Where oh where is the bell?

Dear Editor:

On March 6, the Daytona Beach News Journal published an article, part of which follows: “A bronze bell cast in 1834 in Paul Revere’s Massachusetts foundry is coming home — capping a nearly two century, cross country odyssey that saw it hauled by oxcart to churches in Ohio before languishing for decades in a California garage. Police in Canton, Massachusetts, plan to ceremonially escort the truck carrying the bell to the Paul Revere Heritage Site.”

At 56 N. Beach St., until recently, sat the Ormond Beach Union Church. This site was historic for the settlers of the New Britain colony in 1888 and the original church of the settlement. It no longer holds the original church nor the one that superseded it in 1960. Both were demolished in the name of progress.

Also on this lot, bolted on a massive concrete slab, sat the original 715-pound colony bell, manufactured by Buckeye Bell Foundry in 1888. It rang for the first time on December 23, 1888, and every Sunday thereafter.

The churches are gone and so, too, apparently is the bell. Where oh where has Ormond history gone and where oh where is the bell?

Alice Howell

Ormond Beach

Airport is not self-sustaining

Dear Editor,

The data outlined below was taken from the city’s financial balance sheet, reporting in the Ormond Beach Observer, and public information requests:

  • $621,000 current airport debt owed to the city’s general fund.
  • $65,000 additional debt projected for the current fiscal year ending Sept. 30.
  • $57,000 contract to land use consultant for River Bend Golf Course property.
  • $45,000 second environmental assessment cost for impacts from 600-foot runway extension.
  • $271,000 property taxes due on River Bend Golf Course, leased to a for-profit enterprise.
  • $239,000 legal billings to date from local law firm to challenge River Bend property tax.
  • $73,000 legal billings to date from Tallahassee law firm to challenge property tax.
  • $60,000 city share, match for FAA and FDOT grants to build a 600-foot runway extension.

Note that FAA written guidelines require municipal airports to be “as self-sustaining as possible.” The airport itemized red ink cannot qualify as economically “self-sustaining.”
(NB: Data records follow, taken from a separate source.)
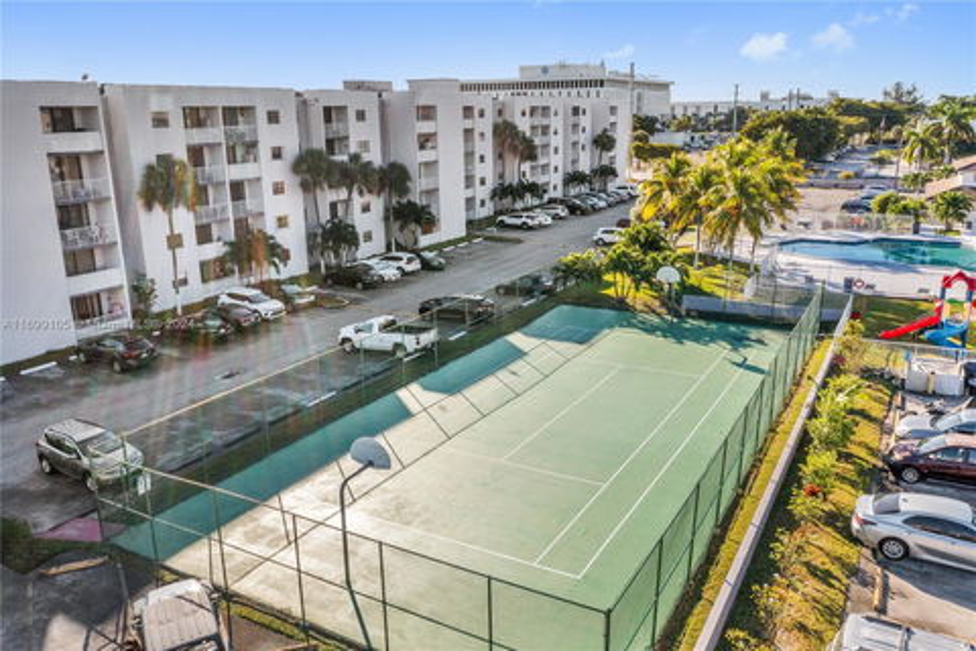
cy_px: 326
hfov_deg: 65.5
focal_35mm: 28
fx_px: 759
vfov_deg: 46.4
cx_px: 488
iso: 100
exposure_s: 1/640
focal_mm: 10.26
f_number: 6.3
The city’s Leisure Services department pays the airport fund $65,000 a year to rent airport land beneath city ballfields on airport property.

How can the city attorney and the City Commission account for the enormous legal fees in the likely losing challenge to the golf course property tax bill? Why did the city close River Bend golf course (and its $100,000 annual revenue) while continuing to subsidize a municipal airport for the benefit of a few business and aircraft owners? What quantified economic benefits offset exponentially growing airport costs and taxpayer burdens?

In 2004, loud public protests led to a 5-0 city commission vote against a proposed runway extension. Somehow this strong, long-standing public mandate against expanding the Ormond Beach Municipal Airport has been ignored.